Le confezioni dei prodotti alimentari europei dovranno riportare più informazioni. Compresa quella sul Paese d’origine. Ma per le associazioni dei consumatori, il recente voto della commissione Ambiente dell’Europarlamento sul nuovo regolamento per le etichette non è una vittoria piena. Le indicazioni sulla composizione dei cibi finiscono infatti sul retro. “In una posizione poco visibile”, accusano.

A Bruxelles la definizione delle regole sulle indicazioni obbligatorie per i prodotti alimentari costituisce da sempre una battaglia sotterranea nella quale si fronteggiano due interessi contrapposti: da un lato il benessere e la salute dei cittadini, dall’altro gli interessi delle grande aziende produttrici. Con il nuovo regolamento carne, prodotti lattiero-caseari, frutta e verdura fresche avranno l’indicazione obbligatoria del luogo d’origine. Ma le indicazioni importanti per la salute, come la quantità e il contenuto energetico di grassi, grassi saturi, zuccheri, sali, proteine, carboidrati e grassi transgenici, finiscono nella parte posteriore della confezione. “Per cercare queste informazioni il consumatore dovrà rigirare il prodotto tra le mani”, accusa Monique Goyens, direttrice generale dell’European Consumers’ Organisation (Beuc), “alla faccia della trasparenza”.

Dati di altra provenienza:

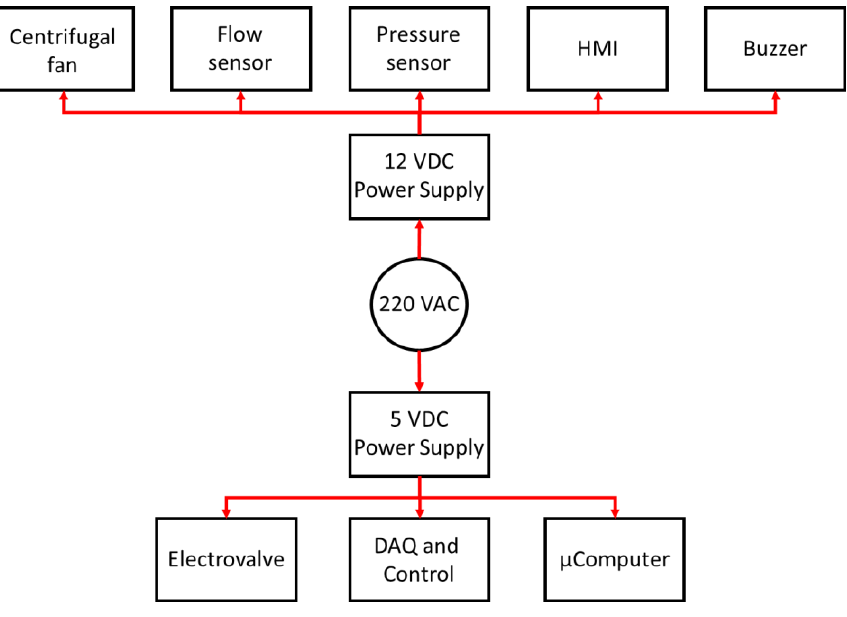
Figure 7. Power supply architecture of ResUHUrge.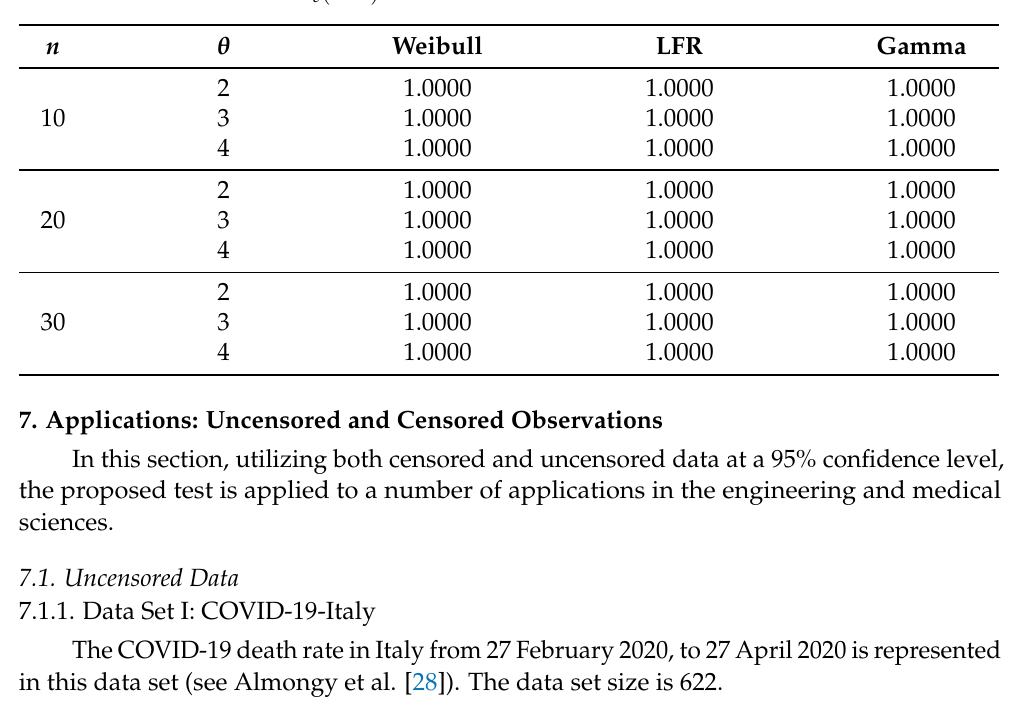
Table 5. Power estimates of ˆ ∆ c ( 0.99 ) .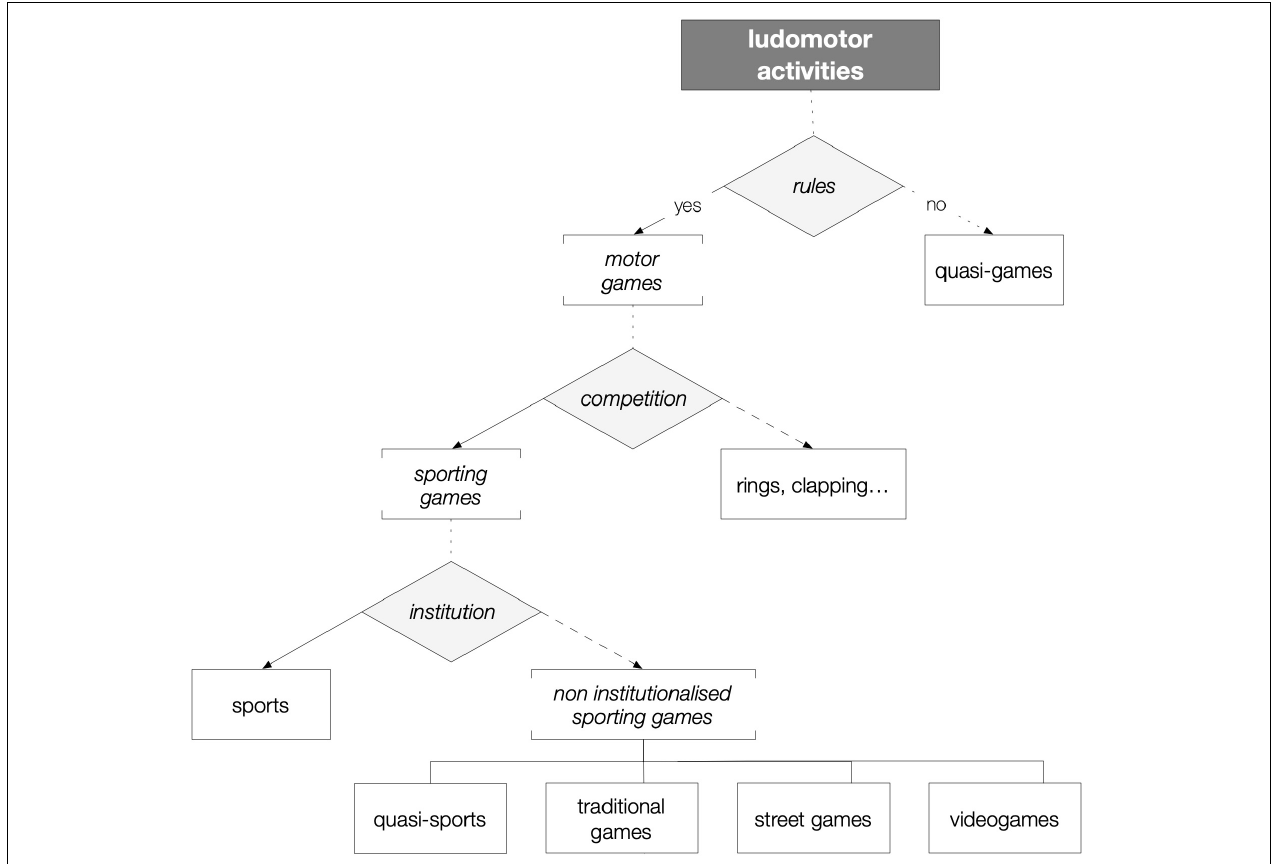
FIGURE 1 | System of categories of ludic motor situations (Parlebas,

Queste indicazioni, obbligatorie e standardizzate per gli alimenti prodotti in tutti i Paesi Ue, avrebbero dovuto fornire informazioni chiare e univoche sul reale apporto calorico dei cibi, sostituendosi a diciture meno precise spesso usate dalle aziende (dimagrante, tonificante, brucia grassi, ecc..). Se due settimane fa l’Autorità europea per la sicurezza alimentare (Efsa) ha bocciato l’80 % delle 442 diciture esaminate per “mancanza di un valido supporto scientifico”, il problema esiste. Ma secondo la Beuc non è stato risolto con il nuovo regolamento, una di “batosta per i consumatori”. Qualcosa comunque cambierà anche per l’Italia, dove ora l’obbligo di informazioni dettagliate vale solo per alcuni alimenti: carne bovina, ortofrutta fresca, uova, miele latte fresco, pollo, passata di pomodoro, extravergine di oliva.

Del voto dell’Europarlamento non è soddisfatta la stessa responsabile del rapporto sulle etichette, la popolare tedesca Renate Sommer, che ha seri dubbi sui reali benefici per i consumatori di questa indicazione, che secondo lei rischia di essere solo “un problema per le Pmi e un regalo per le grandi multinazionali”. La Sommer fa l’esempio della confettura di fragole, dove le piccole aziende spesso utilizzano frutti raccolti in più Paesi nel corso dell’anno secondo la stagione, la qualità e il prezzo: “Questo porterebbe i produttori a stampare 20 diverse etichette”. Un altro rischio è che puntare troppo sull’indicazione d’origine possa aumentare una sorta di “protezionismo” interno all’Ue stessa.

La Sommer, insomma, non ha dubbi e accusa qualche collega di “aver votato solamente secondo gli interessi commerciali del proprio Paese”. Delusi socialisti e verdi. Secondo l’inglese laburista Glenis Willmott, “le persone hanno il diritto di avere subito le informazioni su quello che mangiano per fare le scelte migliori per la loro salute”. Per il verde svedese e vice presidente della commissione Ambiente, Carl Schlyter, si è trattato addirittura di un tentativo di “nascondere le informazioni”.

Non è la prima battaglia che in Europa si fa sulle etichette alimentari. Lo scorso giugno le grandi lobby alimentari hanno contrastato in ogni modo il “semaforo nutrizionale”, ovvero l’indicazione nutrizionale unica per cibi e bevande, che con i colori del semaforo avrebbe dato informazioni sulle conseguenze per la salute dei prodotti. “A Strasburgo non si sono mai visti così tanti lobbisti”, aveva riferito un’esponente della Beuc, mentre secondo la Corporate Europe Observatory, che studia l’influenza delle lobby imprenditoriali sulle istituzioni Ue, era stato speso circa un miliardo di euro per difendere gli interessi delle industrie agroalimentari. Descritta dai media come “la guerra alla Nutella”, la votazione del Parlamento europeo si era risolta in una vittoria per le industrie produttrici, in primis dolciarie, e per “una dura sconfitta” per i cittadini europei, secondo le associazioni dei consumatori.

Ora, per diventare legge, il voto della commissione Ambiente dovrà essere approvato dall’intero Parlamento a luglio e poi superare il cosiddetto “trilogo”, ovvero le negoziazioni con Commissione europea e Consiglio Ue, una vera e propria Scilla e Cariddi quando ci sono tanti interessi di mezzo.